From the edge of the pool a frothy river fell with a thunderous clamor over a precipice to the valley below, where it forked into many fingers and ran off to the margin of the lake. Beyond these rivulets there was the rutted plain, now dotted over with tents, but having only two houses within sight--the little wooden parsonage with its tiny church built of stone and shingles and the Inn-farm of Magnus Stephenson.

Magnus himself stood waiting there, washed and dressed, after working the whole night through with his man John Vidalin, to prepare for his expected guests. And when Oscar rode up, a little excited and confused, he received him with the cheerful face of one who had made his peace with his brother and meant to keep it.

"How's Thora to-day?" asked Magnus, as he loosened the girths of Oscar's saddle; and Oscar answered nervously:

"Better--that is to say--well, perhaps not so very well to-day, Magnus."

"Her child has been given back to her?" said Magnus.

"Not yet," said Oscar. "To tell you the truth, the Governor--," and then he faltered out the sequel to his broken promise. Magnus's face darkened, and he said:

"So the doctor has not been consulted at all?"

"No. In the teeth of the Governor's orders it was plainly impossible----"

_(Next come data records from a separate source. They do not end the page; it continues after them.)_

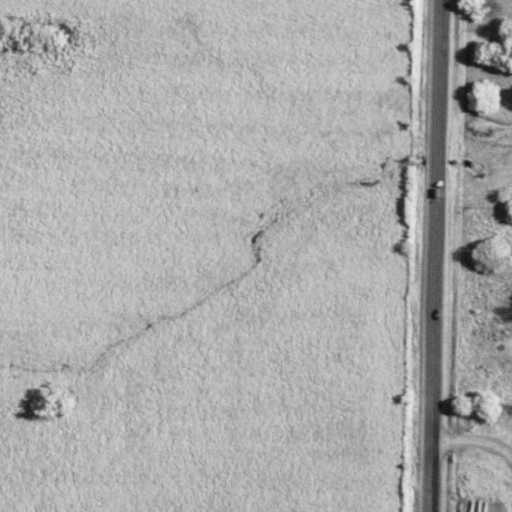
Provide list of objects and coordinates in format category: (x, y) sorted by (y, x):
road: (434, 256)
road: (472, 441)
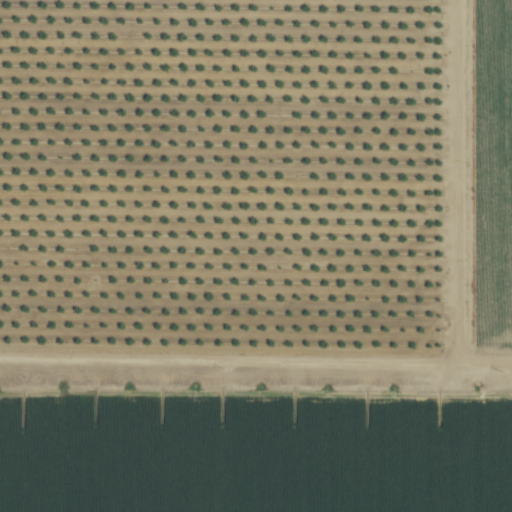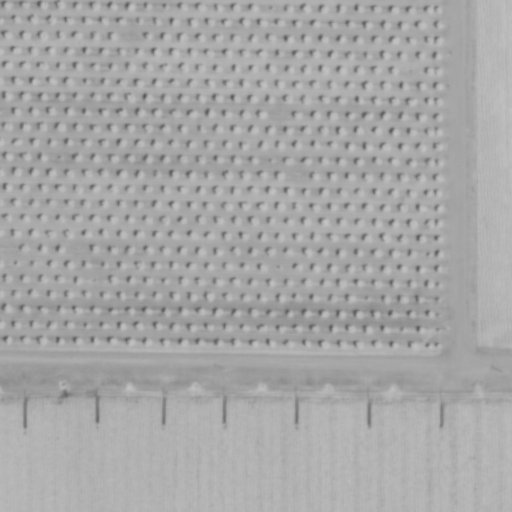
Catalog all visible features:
crop: (256, 256)
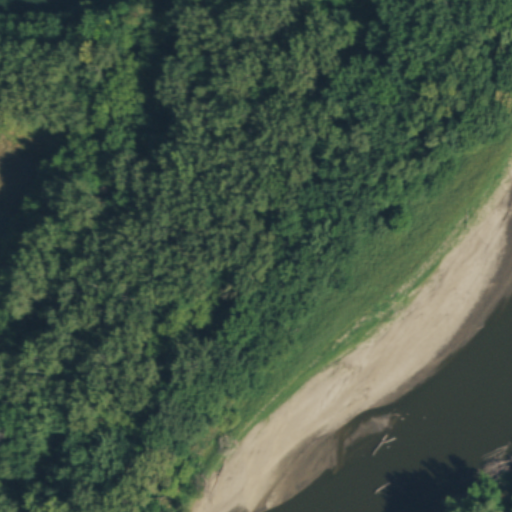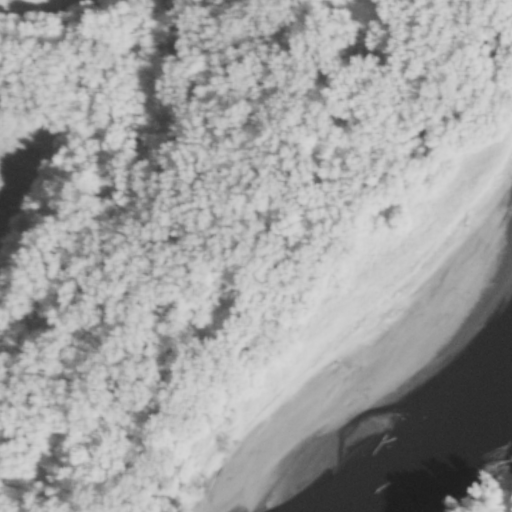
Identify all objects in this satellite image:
river: (389, 387)
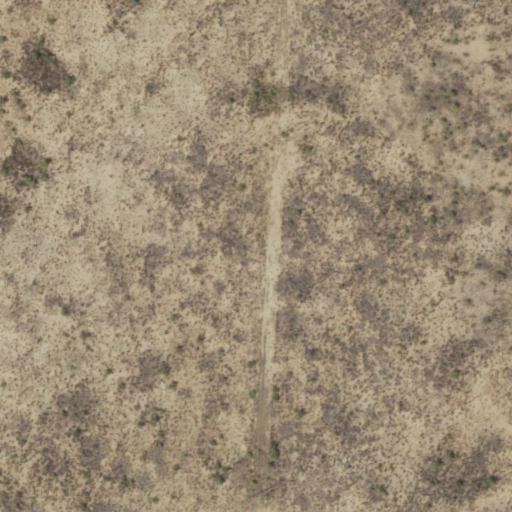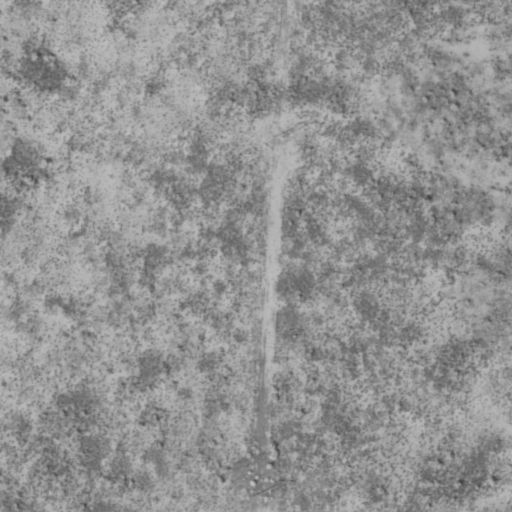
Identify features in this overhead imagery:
power tower: (277, 139)
power tower: (255, 498)
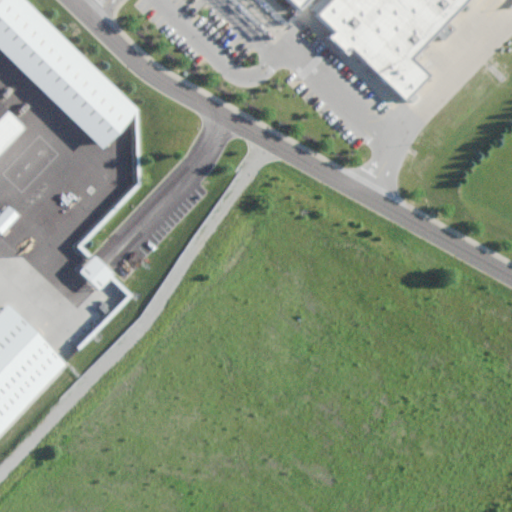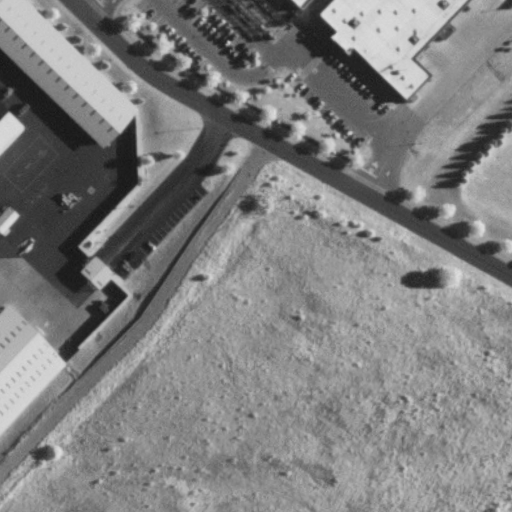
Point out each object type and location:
road: (94, 7)
road: (243, 28)
building: (443, 30)
building: (383, 34)
building: (385, 34)
road: (273, 58)
road: (461, 63)
building: (61, 72)
building: (6, 126)
road: (283, 149)
road: (389, 155)
road: (179, 187)
building: (93, 272)
building: (21, 364)
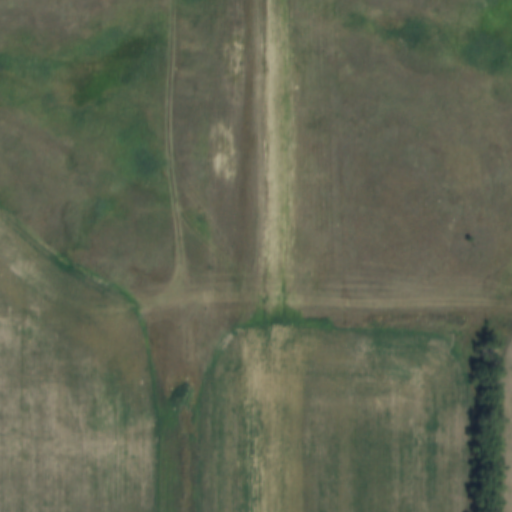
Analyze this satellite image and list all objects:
road: (234, 259)
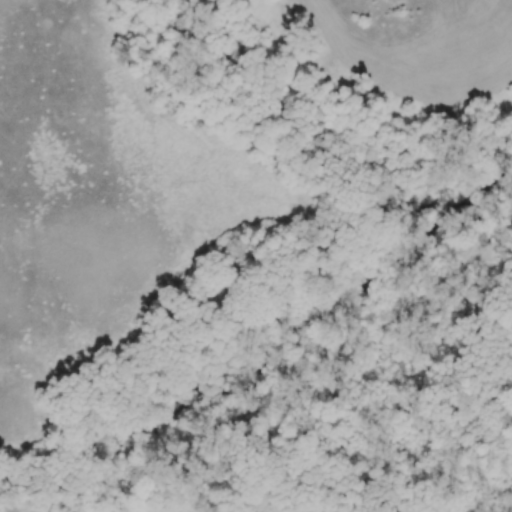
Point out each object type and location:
park: (230, 214)
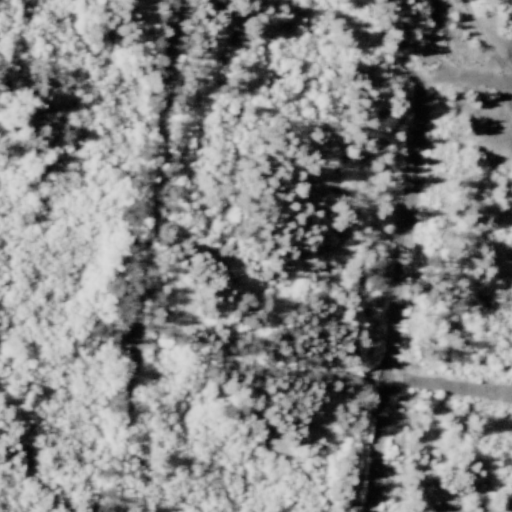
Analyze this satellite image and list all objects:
road: (472, 80)
road: (149, 255)
road: (407, 256)
road: (256, 364)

"And Thora is still at Government House and her child is still at the Factor's?"

"That is so."

Magnus looked from Oscar to Helga, who now stood beside him, and his face darkened more and more.

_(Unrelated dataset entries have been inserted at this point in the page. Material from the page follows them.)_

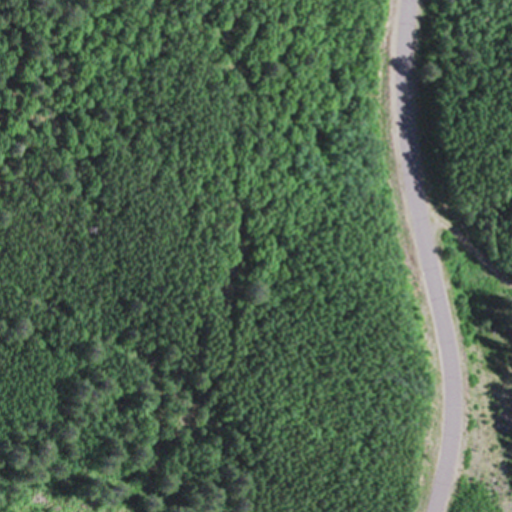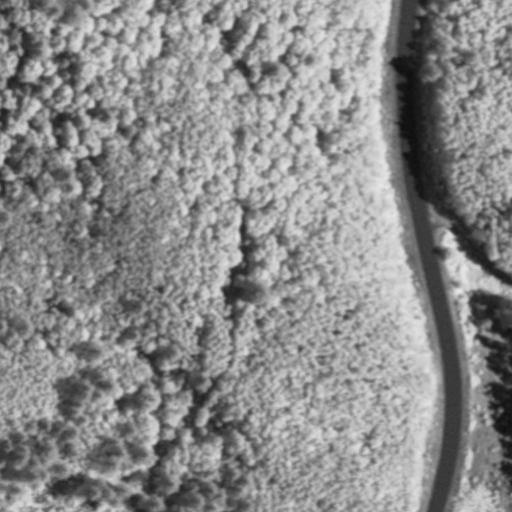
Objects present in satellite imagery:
road: (417, 256)
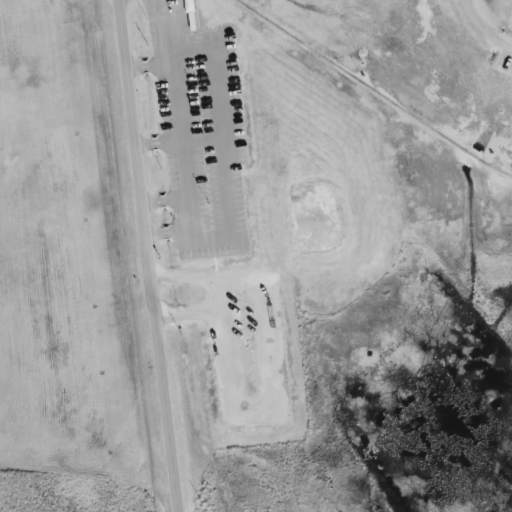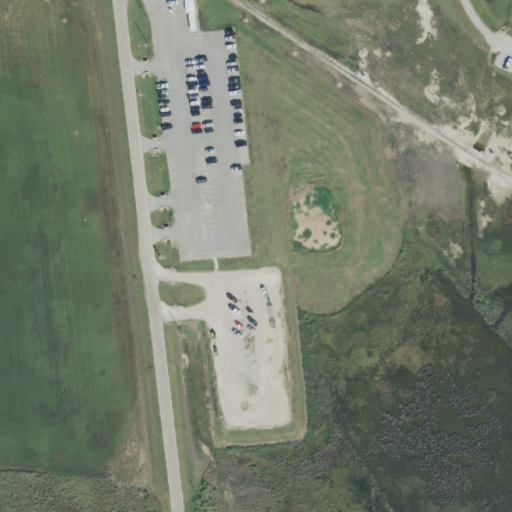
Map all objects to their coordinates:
road: (149, 255)
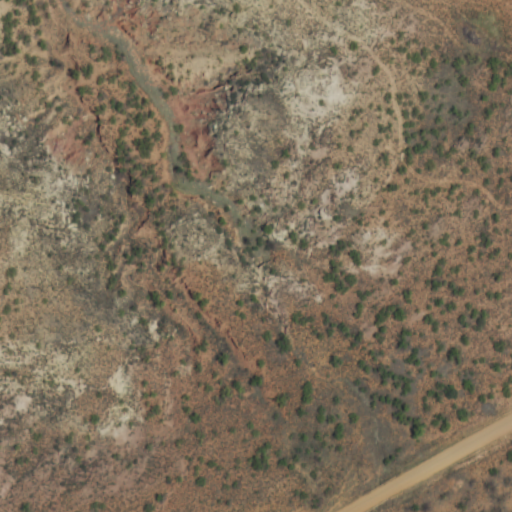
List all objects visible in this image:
road: (446, 475)
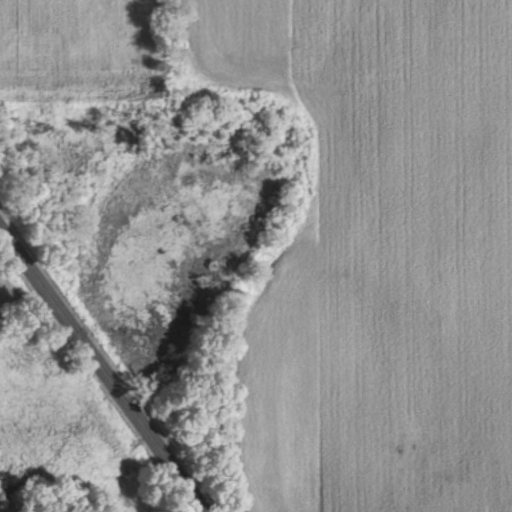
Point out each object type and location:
crop: (67, 41)
crop: (379, 256)
road: (101, 370)
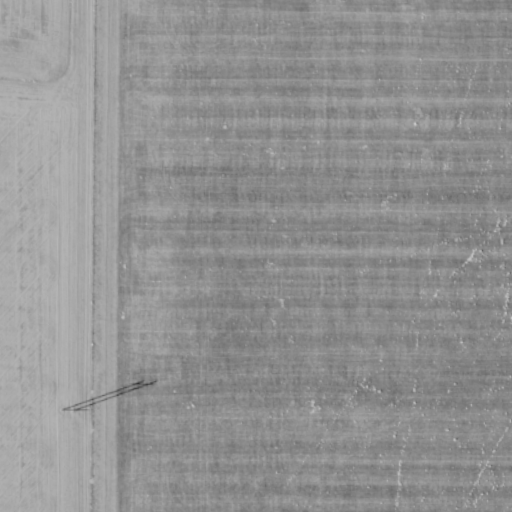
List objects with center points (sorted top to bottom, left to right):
power tower: (66, 409)
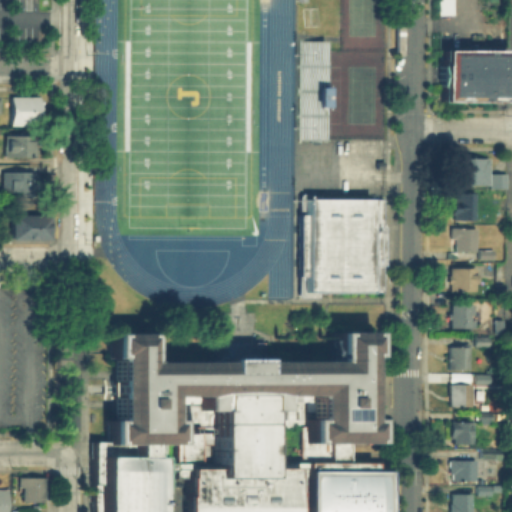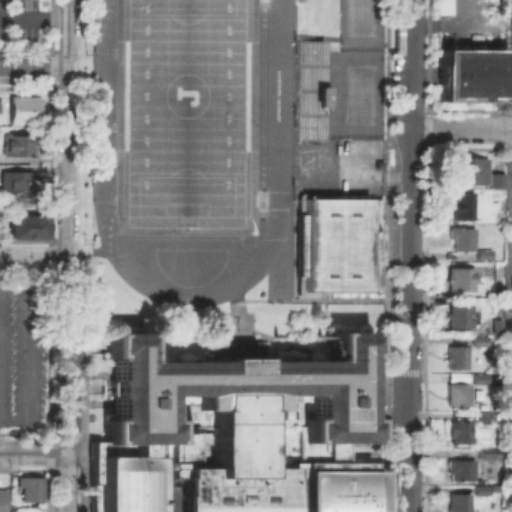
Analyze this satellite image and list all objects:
road: (36, 16)
parking lot: (18, 17)
park: (360, 17)
road: (36, 68)
building: (470, 74)
building: (470, 75)
building: (309, 89)
park: (360, 93)
park: (185, 107)
building: (21, 109)
building: (21, 109)
park: (185, 113)
road: (461, 130)
road: (71, 132)
building: (15, 144)
track: (191, 145)
building: (24, 146)
road: (360, 170)
building: (470, 170)
road: (511, 170)
building: (471, 172)
building: (495, 179)
building: (17, 180)
building: (19, 182)
building: (460, 205)
building: (461, 206)
building: (28, 226)
building: (30, 229)
building: (461, 238)
building: (461, 238)
building: (337, 244)
building: (339, 244)
road: (409, 256)
road: (35, 264)
building: (459, 278)
building: (459, 278)
building: (497, 289)
building: (458, 315)
building: (459, 315)
building: (495, 325)
building: (480, 339)
parking lot: (22, 356)
building: (457, 356)
building: (457, 356)
road: (26, 357)
road: (70, 357)
building: (511, 384)
building: (457, 390)
building: (458, 393)
building: (239, 399)
building: (510, 409)
building: (232, 431)
building: (460, 431)
building: (460, 431)
road: (34, 451)
building: (312, 451)
building: (333, 451)
building: (487, 452)
building: (183, 453)
building: (489, 453)
building: (288, 465)
building: (102, 467)
building: (460, 468)
building: (459, 469)
road: (68, 481)
building: (127, 483)
building: (340, 486)
building: (30, 487)
building: (511, 489)
building: (29, 490)
building: (482, 490)
building: (237, 492)
building: (3, 499)
building: (3, 501)
building: (457, 502)
building: (458, 502)
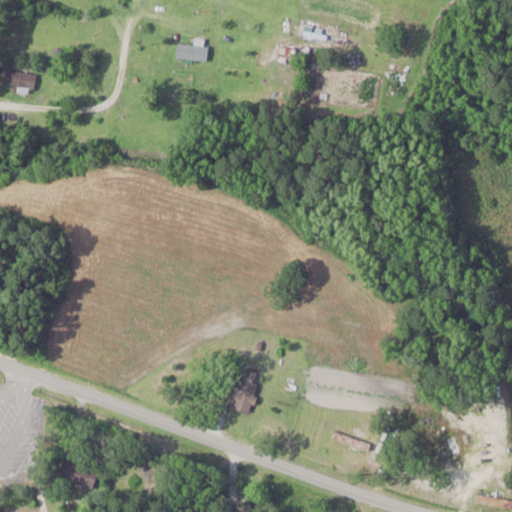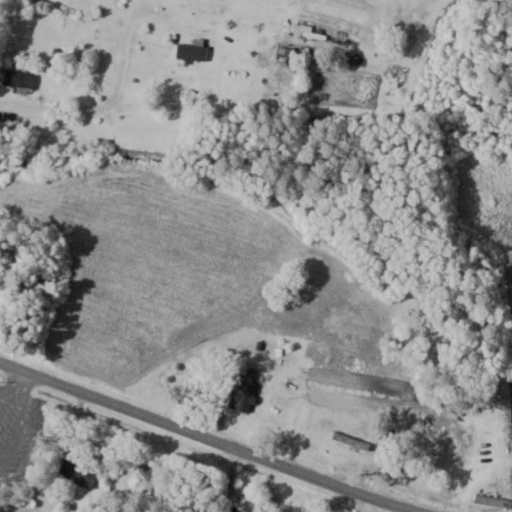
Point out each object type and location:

"John Vidalin," he cried in a thick voice over his shoulder to a man behind him, "saddle my horse--I am going to Reykjavik."

"But Magnus," said the servant-man, "with all this work to do to-day and all this money coming----"

"Saddle it quick," cried Magnus, like a man who was choking.

"Magnus," said Oscar, "for your own sake I think it only right to tell you----"

But Magnus cut him short by turning on his heel.

"Let him go," said Helga, and before the people in the tents and the Inn-farm had settled down to breakfast Magnus was riding back to town.